Input shape (leading..., spatial...) produces (leading..., prod(kernel_size), L) where L is the number of windows. All dimensions before the last K are preserved as-is.

Frontend guarantees: all array parameters have length K. Values are positive. Input has at least K dimensions.

Backend must: allocate and return the result tensor.

fold t ~output_size ~kernel_size ~stride ~dilation ~padding combines sliding windows (inverse of unfold). Overlapping values are summed.

Input shape (leading..., prod(kernel_size), L) produces (leading..., output_size...).

Frontend guarantees: parameters are consistent with a valid unfold configuration.

Backend must: allocate and return the result tensor.

matmul ~out a b computes matrix multiplication a × b.

For 2D inputs: standard matrix multiply. For higher dimensions: batched multiply on the last two dimensions, with broadcasting via strides.

Frontend guarantees: a's last dim equals b's second-to-last dim. out is C-contiguous with the correct output shape.

Backend must: write the result to out. May use BLAS for performance. a and b may be non-contiguous.

fft ?out t ~axes computes the forward DFT along axes.

ifft ?out t ~axes computes the inverse DFT along axes.

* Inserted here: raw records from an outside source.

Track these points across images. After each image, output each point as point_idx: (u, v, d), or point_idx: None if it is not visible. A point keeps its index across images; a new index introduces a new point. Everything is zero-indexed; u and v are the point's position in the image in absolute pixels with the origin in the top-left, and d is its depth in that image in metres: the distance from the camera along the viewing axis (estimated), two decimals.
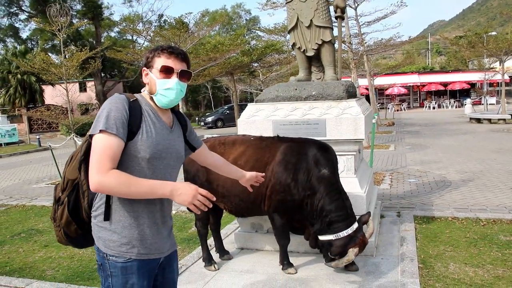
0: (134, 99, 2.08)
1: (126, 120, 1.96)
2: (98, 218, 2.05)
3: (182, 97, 2.23)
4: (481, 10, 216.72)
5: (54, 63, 13.40)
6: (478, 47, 24.60)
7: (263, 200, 4.15)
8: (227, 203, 4.38)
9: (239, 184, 4.16)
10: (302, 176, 3.99)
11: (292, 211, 4.10)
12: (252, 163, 4.10)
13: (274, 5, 20.60)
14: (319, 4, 5.13)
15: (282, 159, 4.05)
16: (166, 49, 2.10)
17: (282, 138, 4.30)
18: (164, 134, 2.10)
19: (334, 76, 5.26)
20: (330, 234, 3.90)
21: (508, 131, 17.49)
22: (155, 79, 2.07)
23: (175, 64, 2.07)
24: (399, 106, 39.59)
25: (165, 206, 2.17)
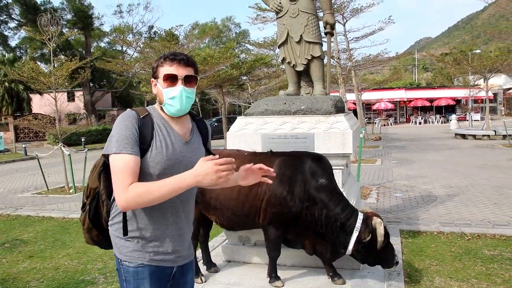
0: (146, 114, 2.06)
1: (137, 138, 1.96)
2: (114, 226, 2.09)
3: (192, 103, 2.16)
4: (466, 28, 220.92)
5: (43, 72, 13.30)
6: (463, 64, 25.07)
7: (257, 214, 4.18)
8: (219, 216, 4.39)
9: (233, 198, 4.17)
10: (298, 188, 4.03)
11: (288, 223, 4.11)
12: None
13: (264, 19, 20.79)
14: (309, 20, 5.21)
15: (277, 173, 4.01)
16: (168, 56, 2.06)
17: (276, 153, 4.34)
18: (177, 147, 2.07)
19: (323, 91, 5.33)
20: (350, 235, 3.92)
21: (492, 147, 17.77)
22: (161, 89, 2.05)
23: (178, 70, 2.03)
24: (386, 121, 40.01)
25: (181, 218, 2.14)
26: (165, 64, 2.04)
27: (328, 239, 4.06)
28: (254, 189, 4.08)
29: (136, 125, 1.99)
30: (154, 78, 2.10)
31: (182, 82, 2.03)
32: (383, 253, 3.97)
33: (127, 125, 1.97)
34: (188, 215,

rfft ?out t ~dtype ~axes computes the real-input DFT along axes.

Exploits conjugate symmetry to return only the non-redundant half of the spectrum along the last transformed axis.

irfft ?out ?s t ~dtype ~axes computes the inverse real-input DFT along axes.

Takes conjugate-symmetric complex input, returns real output. s specifies output sizes along the transformed axes; None infers sizes from the input.

cholesky ~upper t computes the Cholesky factorization of a positive-definite matrix. Returns L (lower) or U (upper) such that A = L·Lᵀ or A = Uᵀ·U.

• raises Failure

  if not positive-definite.

qr ~reduced t returns (Q, R) where Q is orthogonal and R is upper triangular. reduced = true returns economy-size factorization.

svd ~full_matrices t returns (U, S, Vᴴ). S is a 1D float64 vector of singular values in descending order. full_matrices = false returns thin SVD.

eig ~vectors t computes eigenvalues (and optionally eigenvectors) of a square matrix. Returns complex64 results.

eigh ~vectors t computes eigenvalues (and optionally eigenvectors) of a symmetric/Hermitian matrix. Eigenvalues are float64.

triangular_solve ~upper ~transpose ~unit_diag a b solves A·x = b or Aᵀ·x = b where A is triangular.

upper: A is upper triangular. transpose: solve Aᵀ·x = b. unit_diag: assume diagonal is all ones.